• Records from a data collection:
- Opening Delimiter -

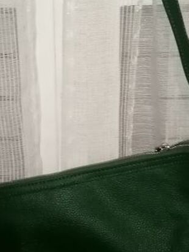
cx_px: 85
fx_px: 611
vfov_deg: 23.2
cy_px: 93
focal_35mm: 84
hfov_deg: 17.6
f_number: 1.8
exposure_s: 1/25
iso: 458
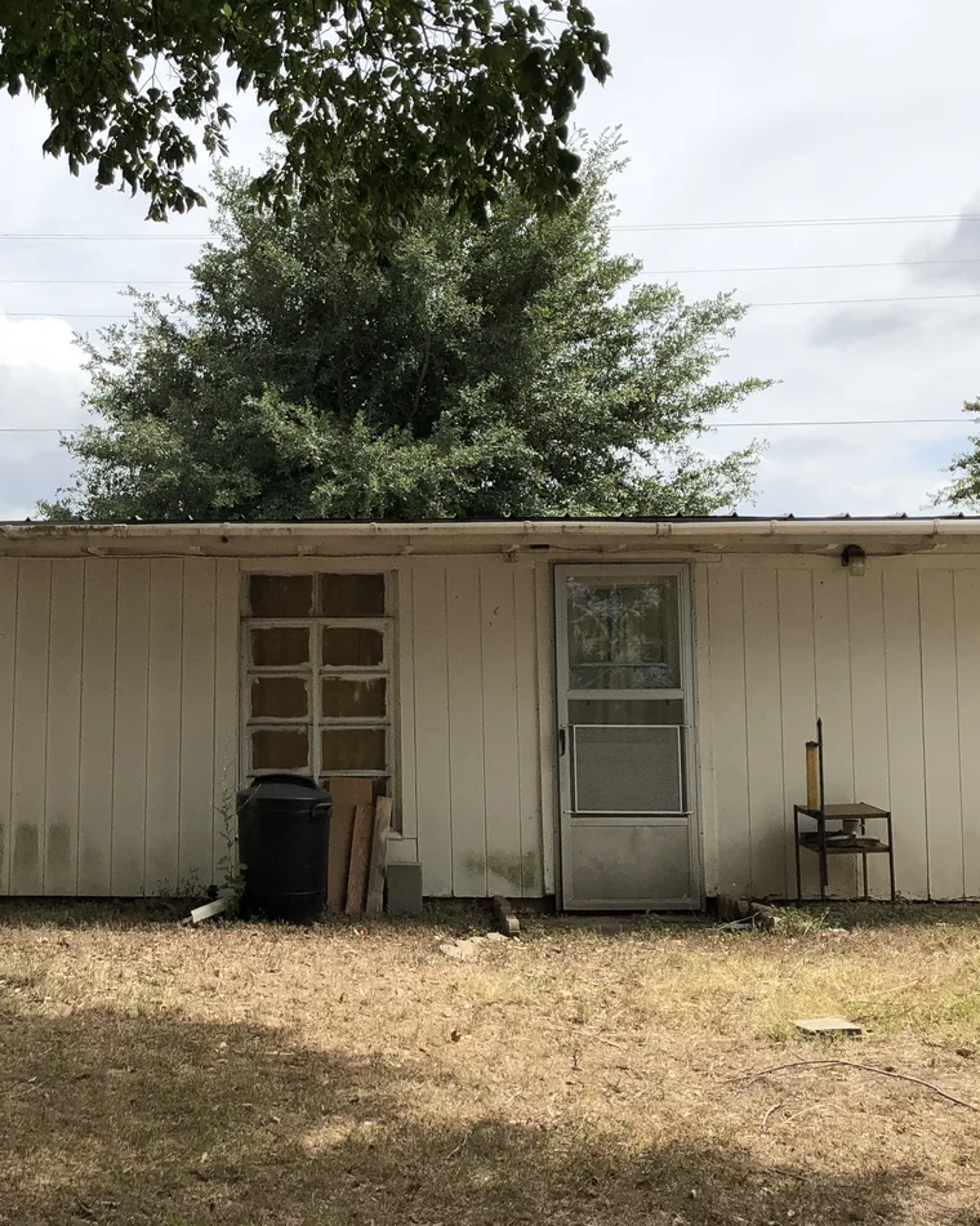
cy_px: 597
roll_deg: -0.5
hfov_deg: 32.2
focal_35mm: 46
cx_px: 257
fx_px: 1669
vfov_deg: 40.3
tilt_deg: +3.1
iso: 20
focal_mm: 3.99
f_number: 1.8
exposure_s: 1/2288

- Closing Delimiter -

• The problem: Going from the line that has "fx_px: 1669" through the last line of the entries, retype each line exactly as given and add nothing.

• Answer to this exercise:
fx_px: 1669
vfov_deg: 40.3
tilt_deg: +3.1
iso: 20
focal_mm: 3.99
f_number: 1.8
exposure_s: 1/2288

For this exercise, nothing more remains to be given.